* **What to produce**
Pictures aside, restate the records below exactly as written.

[Exercise input — start]

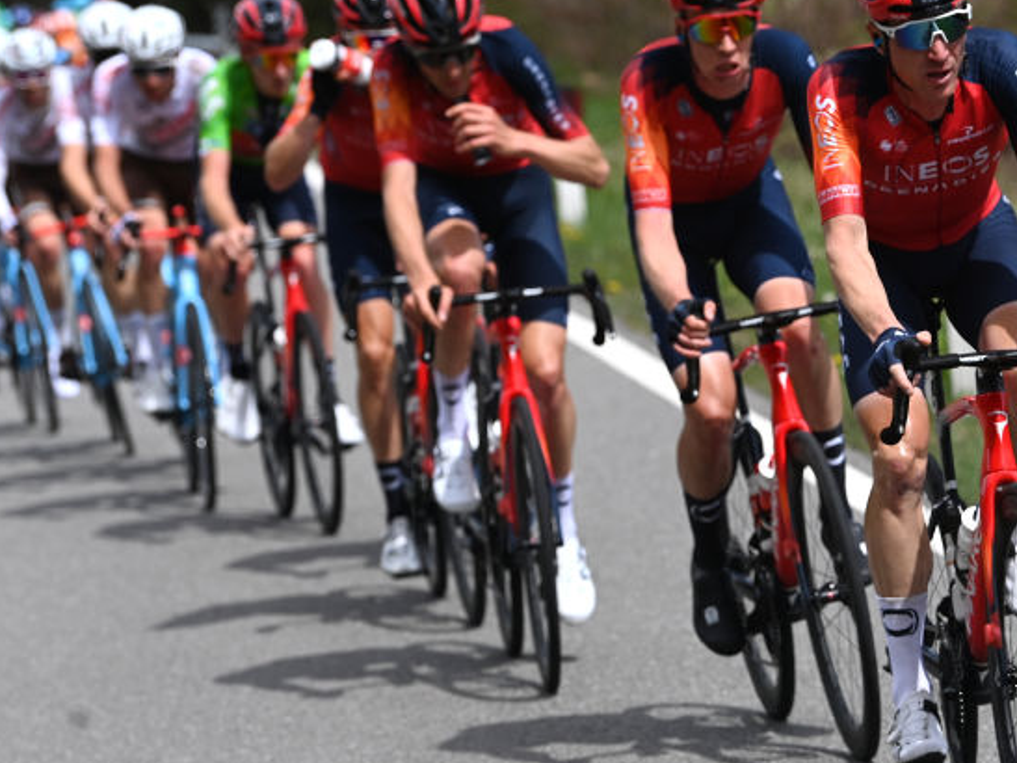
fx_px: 7666
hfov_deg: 7.6
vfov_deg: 5.7
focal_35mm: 261
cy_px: 444
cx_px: 868
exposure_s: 1/2500
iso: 320
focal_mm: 145
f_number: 5.6
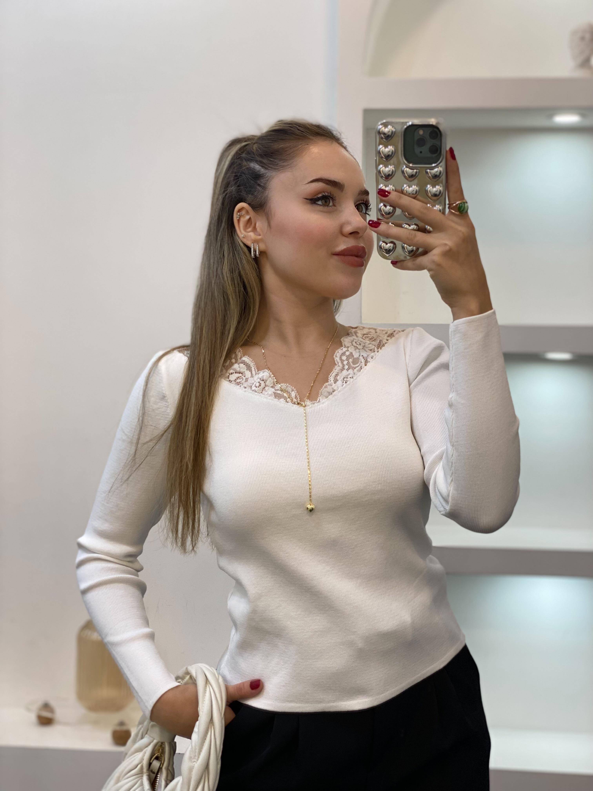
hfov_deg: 28.0
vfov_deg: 36.8
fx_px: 1188
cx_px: 296
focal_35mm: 52
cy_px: 396
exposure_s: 1/100
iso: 80
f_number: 2
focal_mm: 6
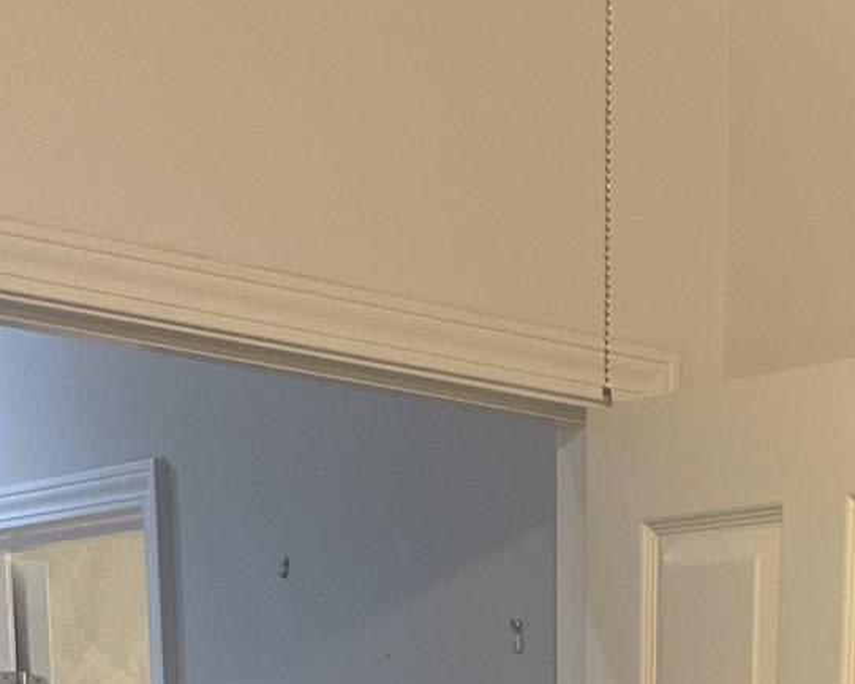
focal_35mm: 108
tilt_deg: -14.2
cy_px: 1652
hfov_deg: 17.1
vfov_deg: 11.6
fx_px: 2733
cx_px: 985
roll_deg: -3.2
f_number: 1.5
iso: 125
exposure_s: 1/60
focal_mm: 5.7
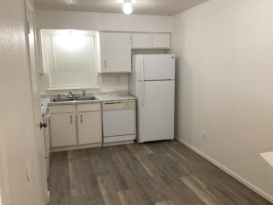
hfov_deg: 58.4
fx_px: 244
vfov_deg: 45.4
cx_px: 136
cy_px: 102
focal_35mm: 31
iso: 160
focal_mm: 3.3
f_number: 2.4
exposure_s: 1/60
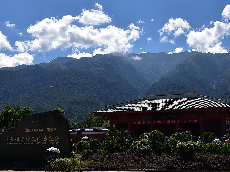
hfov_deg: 35.9
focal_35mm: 53
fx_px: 352
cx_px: 148
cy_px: 104
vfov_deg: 27.5
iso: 250
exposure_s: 1/500
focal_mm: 32
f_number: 11
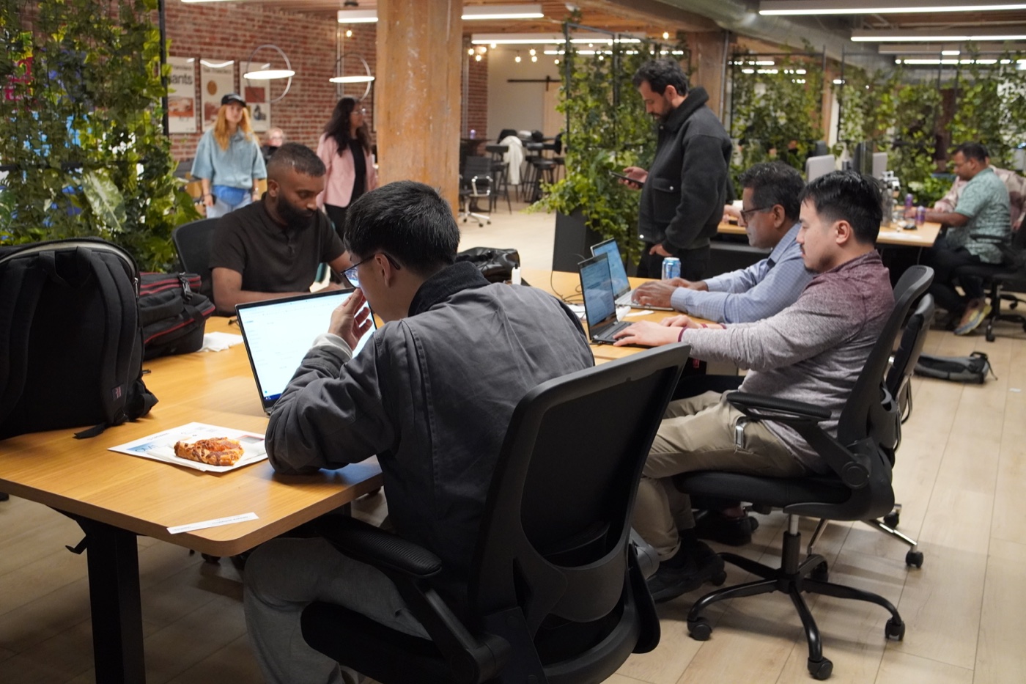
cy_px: 342
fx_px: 983
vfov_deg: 38.4
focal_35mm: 34
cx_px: 513
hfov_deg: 55.1
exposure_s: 1/160
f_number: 4
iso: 4000
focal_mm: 23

[Exercise input — finish]

* **Solution for this task**
fx_px: 7666
hfov_deg: 7.6
vfov_deg: 5.7
focal_35mm: 261
cy_px: 444
cx_px: 868
exposure_s: 1/2500
iso: 320
focal_mm: 145
f_number: 5.6
hfov_deg: 28.0
vfov_deg: 36.8
fx_px: 1188
cx_px: 296
focal_35mm: 52
cy_px: 396
exposure_s: 1/100
iso: 80
f_number: 2
focal_mm: 6
focal_35mm: 108
tilt_deg: -14.2
cy_px: 1652
hfov_deg: 17.1
vfov_deg: 11.6
fx_px: 2733
cx_px: 985
roll_deg: -3.2
f_number: 1.5
iso: 125
exposure_s: 1/60
focal_mm: 5.7
hfov_deg: 58.4
fx_px: 244
vfov_deg: 45.4
cx_px: 136
cy_px: 102
focal_35mm: 31
iso: 160
focal_mm: 3.3
f_number: 2.4
exposure_s: 1/60
hfov_deg: 35.9
focal_35mm: 53
fx_px: 352
cx_px: 148
cy_px: 104
vfov_deg: 27.5
iso: 250
exposure_s: 1/500
focal_mm: 32
f_number: 11
cy_px: 342
fx_px: 983
vfov_deg: 38.4
focal_35mm: 34
cx_px: 513
hfov_deg: 55.1
exposure_s: 1/160
f_number: 4
iso: 4000
focal_mm: 23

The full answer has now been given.